Equine colic simulator
It is vital to the welfare of both students and animals that students receive effective training before they work with live animals. The equine colic simulator - a specialist life-sized model horse - allows students to practise complex techniques. The simulator is supplied with four sections of inflatable gastrointestinal tract as well as model reproductive organs. The model also has areas on the neck and leg where students can practise injections.

Equine rescue mannequin
Affectionately known as Muffin, the rescue mannequin is a vital piece of training equipment that enables vets to be effective responders to incidents involving large animals alongside the emergency services.

The UK Fire and Rescue Service responds to at least 5,000 incidents each year involving horses, including horse transporters involved in road traffic collisions, horses hit by traffic and horses trapped in mud, rivers and ditches. These incidents require veterinary attendance to improve the safety of rescue personnel and the welfare of the animal casualty.

The equine mannequin allows vets to provide a thorough knowledge of the techniques that should be used by the Fire and Rescue Service to move horses in need of rescue. It is paramount for equine veterinarians that will be called to an incident to manage the veterinary care of the animals during the rescue. Read more…

RVC Boltons Park Farm

The RVC Farm Animal Practice offers a 24-hour referral service for first opinion practices and treat all farm animal species, including camelids (alpacas and llamas), goats, sheep and cattle.

Recent support from the ACT has led to the funding of:

Bovine activity tracker
The cow herd located at RVC's Boltons Park Farm have recently been fitted with an activity tracker named CowAlert.

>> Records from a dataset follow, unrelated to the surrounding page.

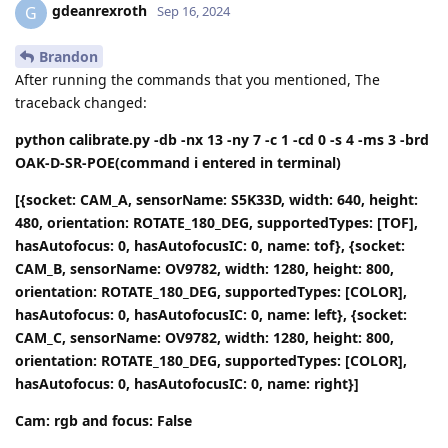
gdeanrexroth
G
Sep 16, 2024
Brandon
After running the commands that you mentioned, The
traceback changed:
python calibrate.py -db -nx 13 -ny 7 -c 1 -cd 0 -s 4 -ms 3 -brd
OAK-D-SR-POE(command i entered in terminal)
[{socket: CAM_A, sensorName: S5K33D, width: 640, height:
480, orientation: ROTATE_180_DEG, supportedTypes: [TOF],
hasAutofocus: 0, hasAutofocusIC: 0, name: tof}, {socket:
CAM_B, sensorName: OV9782, width: 1280, height: 800,
orientation: ROTATE_180_DEG, supportedTypes: [COLOR],
hasAutofocus: 0, hasAutofocusIC: 0, name: left}, {socket:
CAM_C, sensorName: OV9782, width: 1280, height: 800,
orientation: ROTATE_180_DEG, supportedTypes: [COLOR],
hasAutofocus: 0, hasAutofocusIC: 0, name: right}]
Cam: rgb and focus: False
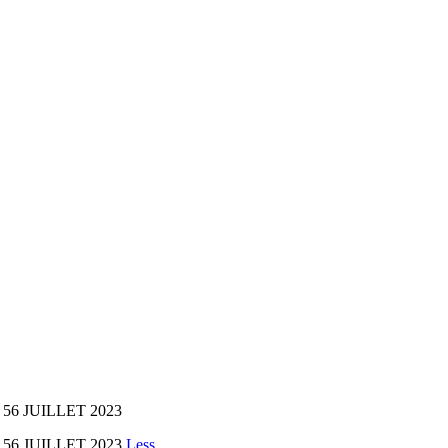
56 JUILLET 2023
 56 JUILLET 2023
Less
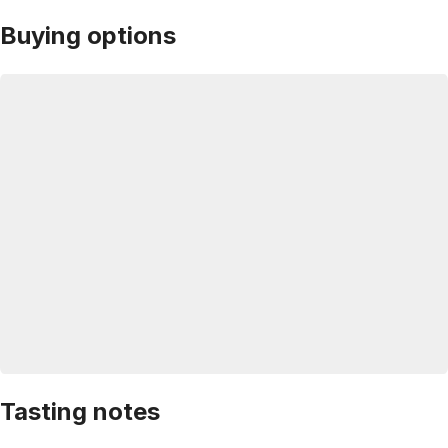
Buying options
Tasting notes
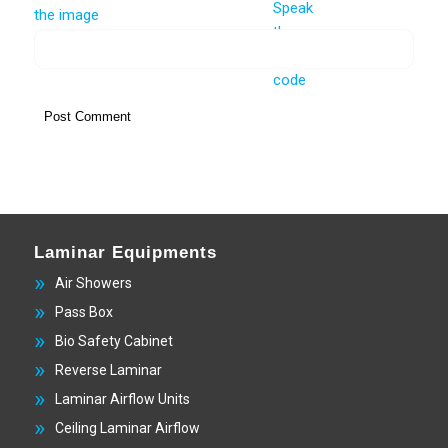
Laminar Equipments
Air Showers
Pass Box
Bio Safety Cabinet
Reverse Laminar
Laminar Airflow Units
Ceiling Laminar Airflow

The CowAlert system consists of several monitoring sensors placed on their legs and they measure and track activity budgets, detect lameness and oestrus.

Technology and ‘big data’ are becoming more common on farms, and the data gathered from the CowAlert system will complement the clinical activity of RVC farm staff. Once the sensors have been tracking activity for a short period of time, the system can access historic data to learn cows’ individual behaviour and flag up any changes which may indicate an issue.

Early detection of lameness is vital, and early treatment results in improved recovery. The monitors will enable the long-term monitoring of the impact of lameness on the cattle and to develop early intervention tactics. These monitors may also help the detection of sub-clinical disease in the herd. Cows are naturally stoic in nature and as such may hide disease until it is advanced. Any detection of sub-clinical disease will have a huge benefit to the welfare of the cattle.

Bovine calving simulator
The life-sized calving simulator has multiple uses for teaching and learning at the RVC. Using the simulator, veterinary students can learn calving in a hands-on manner without the need for working on a live animal. In addition, students can learn rectal palpation and the simulator also has a functional udder allowing for the teaching of mastitis investigation and milk sampling.

The calving simulator comes with a life-size calf so that real-life situations can be reproduced, and the calf bends as a real calf would. The simulator also has various uterine inserts that can be used to practice artificial insemination and pregnancy diagnosis (there are various stages of pregnancy).